For dynamically sized multi dimensional arrays (those where rows and cols are determined at runtime), you need to do additional pointer arithmetic of this type:
int *a;
int rows=3;
int cols=4;
a = malloc(rows * cols * sizeof(int));
for (int i = 0; i < rows; ++i)
for (int j = 0; j < cols; ++j)
a[i*rows + j] = 1;
free(a);
Alternatively, you can use double indirection and have an array of pointers each pointing to a one dimensional array.

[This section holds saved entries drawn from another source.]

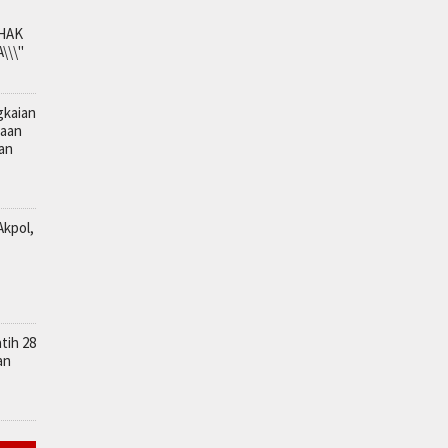
IHAK
\\"
gkaian
kaan
lan
Akpol,
tih 28
an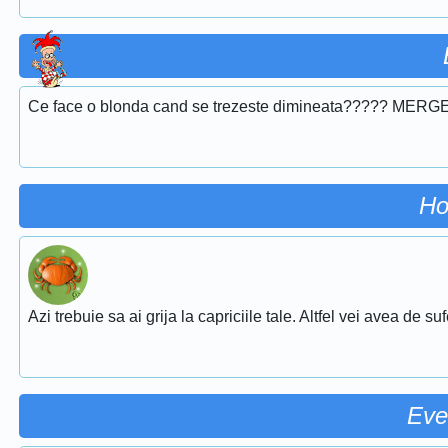
Ce face o blonda cand se trezeste dimineata????? MERGE
Ho
Azi trebuie sa ai grija la capriciile tale. Altfel vei avea de su
Eve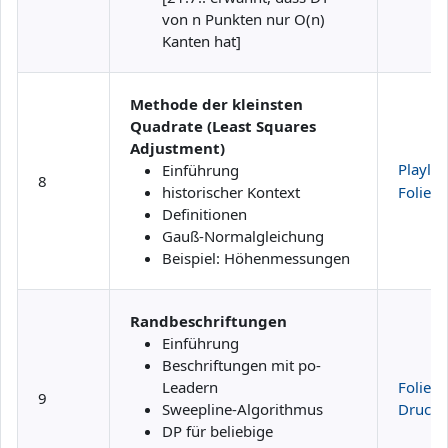
von n Punkten nur O(n)
Kanten hat]
Methode der kleinsten
Quadrate (Least Squares
Adjustment)
Playlist
Einführung
8
historischer Kontext
Folien
Definitionen
Gauß-Normalgleichung
Beispiel: Höhenmessungen
Randbeschriftungen
Einführung
Beschriftungen mit po-
Leadern
Folien
9
Sweepline-Algorithmus
Druckv
DP für beliebige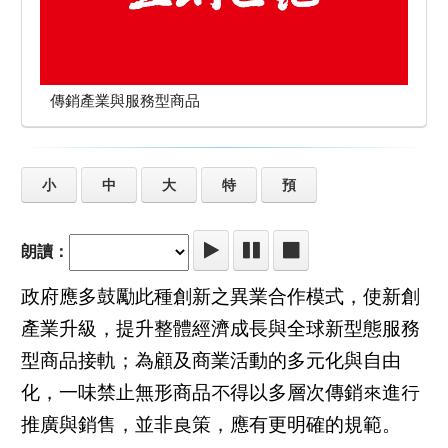
傳銷產業與服務型商品
小
中
大
特
預
朗讀：
政府應多鼓勵此種創新之異業合作模式，使新創
產業升級，提升整體經濟成長與全球新型態服務
型商品接軌；為顧及商業活動的多元化與自由
化，一味禁止無形商品不得以多層次傳銷來進行
推廣與銷售，並非良策，應有更明確的規範。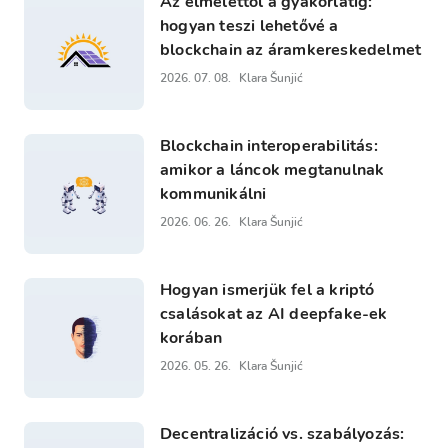
Az elmélettől a gyakorlatig:
hogyan teszi lehetővé a
blockchain az áramkereskedelmet
2026. 07. 08.
Klara Šunjić
Blockchain interoperabilitás:
amikor a láncok megtanulnak
kommunikálni
2026. 06. 26.
Klara Šunjić
Hogyan ismerjük fel a kriptó
csalásokat az AI deepfake-ek
korában
2026. 05. 26.
Klara Šunjić
Decentralizáció vs. szabályozás: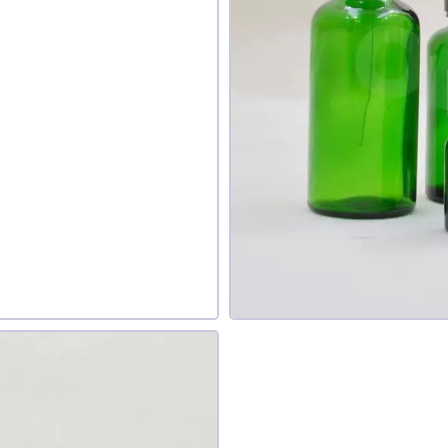
знаю
авить фото
обавить отзыв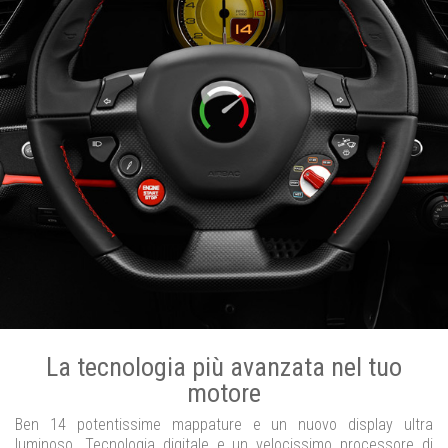
La tecnologia più avanzata nel tuo
motore
Ben 14 potentissime mappature e un nuovo display ultra
luminoso. Tecnologia digitale e un velocissimo processore di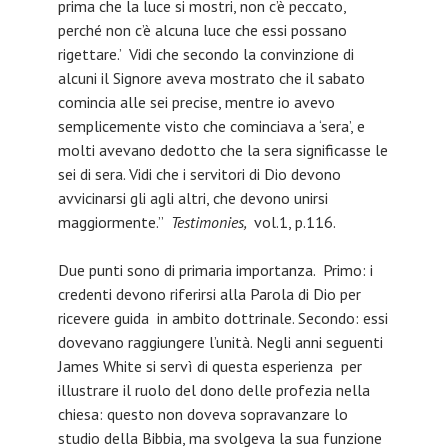
prima che la luce si mostri, non c’è peccato,
perché non c’è alcuna luce che essi possano
rigettare.’ Vidi che secondo la convinzione di
alcuni il Signore aveva mostrato che il sabato
comincia alle sei precise, mentre io avevo
semplicemente visto che cominciava a ‘sera’, e
molti avevano dedotto che la sera significasse le
sei di sera. Vidi che i servitori di Dio devono
avvicinarsi gli agli altri, che devono unirsi
maggiormente.”
Testimonies,
vol.1, p.116.
Due punti sono di primaria importanza. Primo: i
credenti devono riferirsi alla Parola di Dio per
ricevere guida in ambito dottrinale. Secondo: essi
dovevano raggiungere l’unità. Negli anni seguenti
James White si servì di questa esperienza per
illustrare il ruolo del dono delle profezia nella
chiesa: questo non doveva sopravanzare lo
studio della Bibbia, ma svolgeva la sua funzione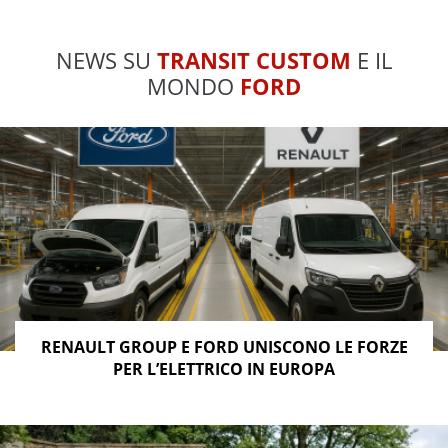
NEWS SU
TRANSIT CUSTOM
E IL
MONDO
FORD
RENAULT GROUP E FORD UNISCONO LE FORZE
PER L’ELETTRICO IN EUROPA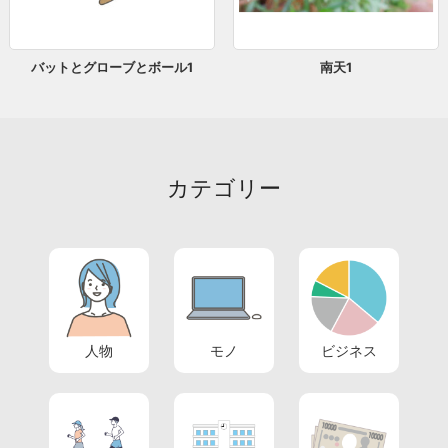
バットとグローブとボール1
南天1
カテゴリー
人物
モノ
ビジネス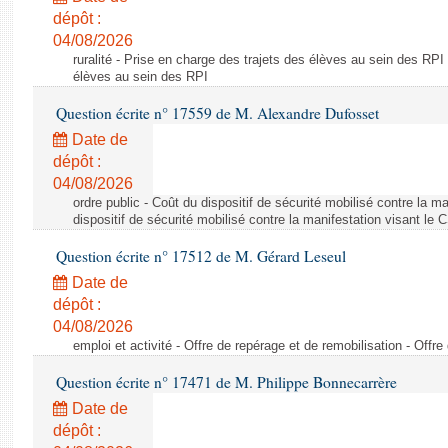
dépôt :
04/08/2026
ruralité - Prise en charge des trajets des élèves au sein des RPI
élèves au sein des RPI
Question écrite n° 17559 de M. Alexandre Dufosset
Date de
dépôt :
04/08/2026
ordre public - Coût du dispositif de sécurité mobilisé contre la 
dispositif de sécurité mobilisé contre la manifestation visant le
Question écrite n° 17512 de M. Gérard Leseul
Date de
dépôt :
04/08/2026
emploi et activité - Offre de repérage et de remobilisation - Offre
Question écrite n° 17471 de M. Philippe Bonnecarrère
Date de
dépôt :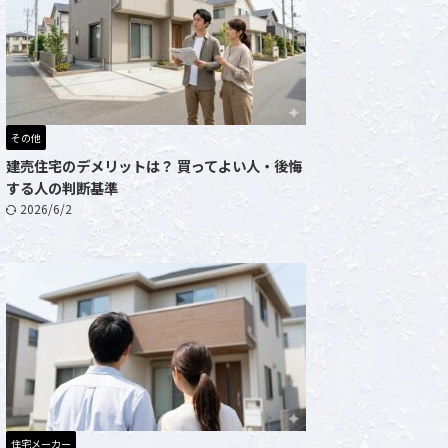
その他
建売住宅のデメリットは？ 買ってよい人・後悔
する人の判断基準
2026/6/2
住宅メーカー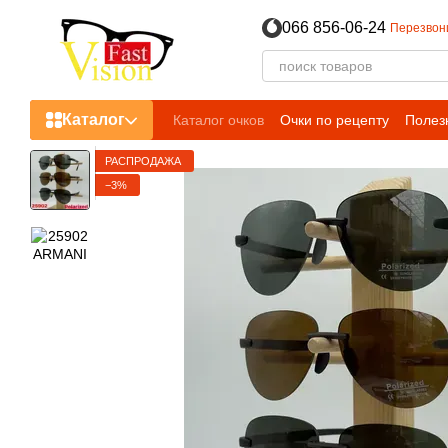
Перейти к основному контенту
066 856-06-24
Перезвон
Каталог
Каталог очков
Очки по рецепту
Полез
РАСПРОДАЖА
−3%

If you are using GCC or any C99 compiler, dynamic calculation of multiple dimension arrays is simplified by using variable length arrays:
// This is your code -- simplified
#include <stdio.h>
int main(int argc, const char * argv[])
{
int rows = atoi(argv[1]);
int col = atoi(argv[2]);
// you can have a rough test of sanity by comparing rows * col * sizeof(int) < SIZE_MAX
int arr[rows][col]; // note the dynamic sizing of arr here
int ct=1;
for (int i=0;i<rows;i++)
for(int j=0;j<col;j++)
arr[i][j]=ct++;
printf("printing array \n");
for (int i=0;i<rows;i++)
{
for(int j=0;j<col;j++)
{
printf("%d \t",arr[i][j]);
}
printf("\n");
}
return 0;
} // arr automatically freed off the stack
With a variable length array ("VLA"), dynamic multiple dimension arrays in C become far easier.
Compare:
void f1(int m, int n)
{
// dynamically declare an array of floats n by m size and fill with 1.0
float *a;
a = malloc(m * n * sizeof(float));
for (int i = 0; i < m; ++i)
for (int j = 0; j < n; ++j)
a[i*n + j] = 1.0;
free(a);
}
With VLA you can write to do the same:
void f2(int m, int n)
{
// Use VLA to dynamically declare an array of floats n by m size and fill with 1.0
float a[m][n];
for (int i = 0; i < m; ++i)
for (int j = 0; j < n; ++j)
a[i][j] = 1.0;
}
Be aware that unlike malloc / free VLA's handling of requesting a size larger than what is available on the stack is not as easily detected as using malloc and testing for a NULL pointer. VLA's are essentially automatic variables and have similar ease and restrictions.
VLA's are better used for smaller data structures that would be on the stack anyway. Use the more robust malloc / free with appropriate detection of failure for larger data structures.
If you are not using a fairly recent vintage C compiler that supports C99 -- time to get one.